Measured — held-out AGDT, leakage-free. Trained on a 90% sentence split and scored on the disjoint 10% (≈54k tokens, via greek.evaluate_tagger()), it reaches 84.4% POS overall and 83.6% on unseen forms — forms absent from the training split. For contrast, on the same tokens the lookup scores 0% on unseen (no entry) and the suffix heuristic only ~50%. The cached model is ~2.2 MB and import aegean stays instant — the model arrives on first use_tagger() (prebuilt fetch, or trained locally as the fallback), never bundled.

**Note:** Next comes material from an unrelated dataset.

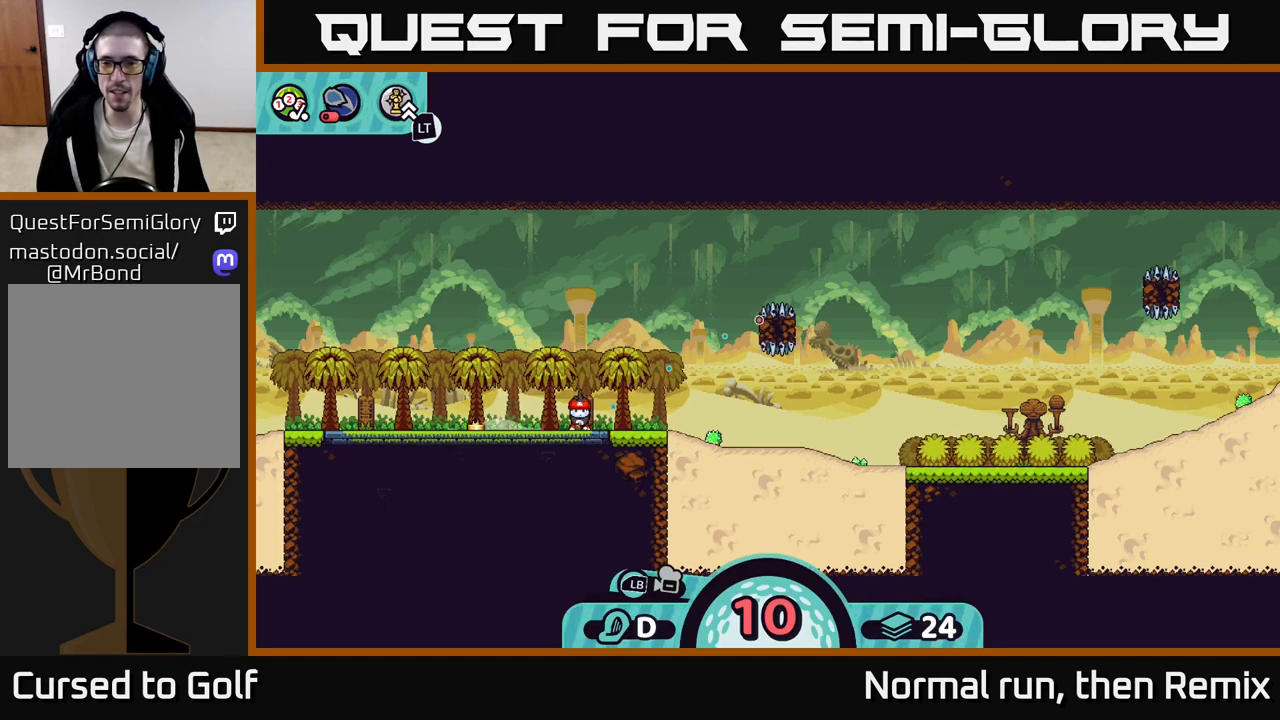
{"buttons": [], "left_stick": "center", "right_stick": "center", "events": []}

greek.evaluate_tagger(holdout=0.1)
# {'pos_all': 0.844, 'pos_unseen': 0.836, 'n_all': 54036, 'n_seen': 45138, 'n_unseen': 8898}

This is a generalizing tagger with zero heavy dependencies, an instant import, and a ~2 MB model — a deliberate point on the trade-off curve, favouring pure-Python portability over the absolute accuracy of a full neural pipeline. The benchmark harness lets you score any tagger on a gold set of your choosing.

Morphological analysis

Given an inflected form, analyze returns the morphological readings its ending implies — part of speech plus the relevant features (case/number/gender for nouns; tense/voice/mood/person/number for verbs) — each with a reconstructed lemma. Greek inflection is richly ambiguous, so a single form legitimately yields several candidate readings; you disambiguate with context.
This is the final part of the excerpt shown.